* **EXERCISE INPUTS**

* * * * * * * * *

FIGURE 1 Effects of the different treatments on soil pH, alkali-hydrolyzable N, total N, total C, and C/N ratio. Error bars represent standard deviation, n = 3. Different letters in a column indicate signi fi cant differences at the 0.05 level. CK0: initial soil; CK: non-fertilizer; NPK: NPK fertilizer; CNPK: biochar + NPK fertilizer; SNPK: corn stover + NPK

* * * * * * * * *

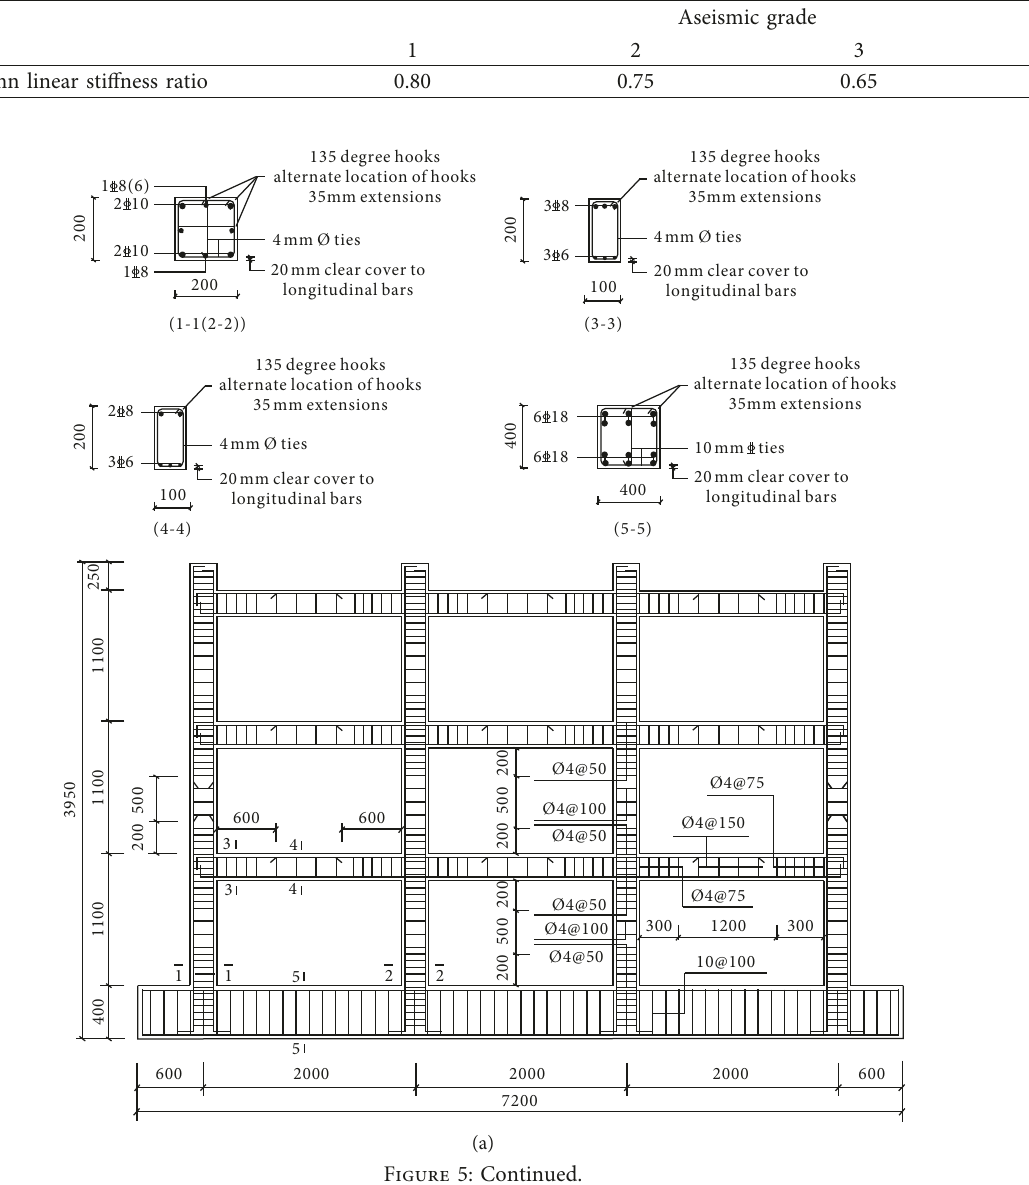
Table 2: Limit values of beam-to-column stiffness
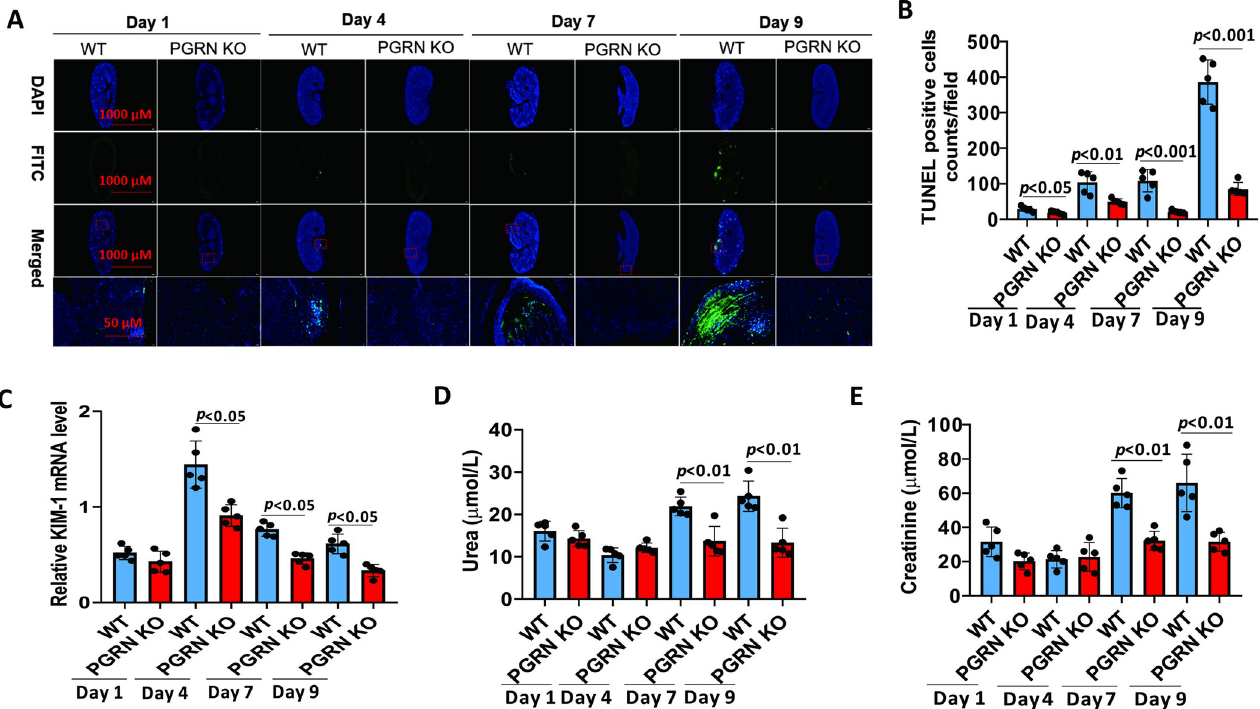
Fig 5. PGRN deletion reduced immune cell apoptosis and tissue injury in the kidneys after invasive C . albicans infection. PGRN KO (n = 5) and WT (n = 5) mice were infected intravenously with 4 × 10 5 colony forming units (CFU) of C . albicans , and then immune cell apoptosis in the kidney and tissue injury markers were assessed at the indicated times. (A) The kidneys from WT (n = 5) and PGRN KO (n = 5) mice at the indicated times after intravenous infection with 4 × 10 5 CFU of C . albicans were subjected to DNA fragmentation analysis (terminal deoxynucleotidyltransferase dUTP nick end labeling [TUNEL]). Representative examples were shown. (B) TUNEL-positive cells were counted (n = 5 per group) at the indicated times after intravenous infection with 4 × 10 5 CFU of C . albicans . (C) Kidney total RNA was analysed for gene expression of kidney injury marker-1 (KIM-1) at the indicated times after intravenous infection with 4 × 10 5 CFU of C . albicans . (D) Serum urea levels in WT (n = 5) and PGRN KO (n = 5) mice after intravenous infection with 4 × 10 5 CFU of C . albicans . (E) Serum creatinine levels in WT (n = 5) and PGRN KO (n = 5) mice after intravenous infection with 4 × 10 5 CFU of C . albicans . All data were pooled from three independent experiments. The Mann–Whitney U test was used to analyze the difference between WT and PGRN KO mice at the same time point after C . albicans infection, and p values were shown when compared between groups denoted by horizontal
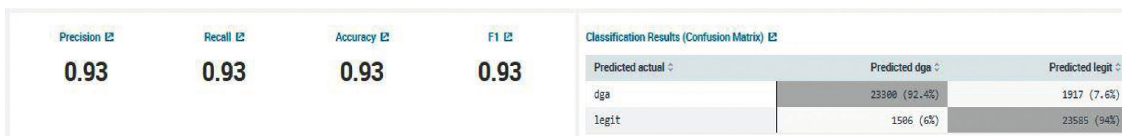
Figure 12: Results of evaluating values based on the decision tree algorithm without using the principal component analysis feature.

* * * * * * * * *

* **TASK**
Please return every line of the records above that contains the word "column".

* **SOLUTION FOR THIS PROBLEM**
FIGURE 1 Effects of the different treatments on soil pH, alkali-hydrolyzable N, total N, total C, and C/N ratio. Error bars represent standard deviation, n = 3. Different letters in a column indicate signi fi cant differences at the 0.05 level. CK0: initial soil; CK: non-fertilizer; NPK: NPK fertilizer; CNPK: biochar + NPK fertilizer; SNPK: corn stover + NPK
Table 2: Limit values of beam-to-column stiffness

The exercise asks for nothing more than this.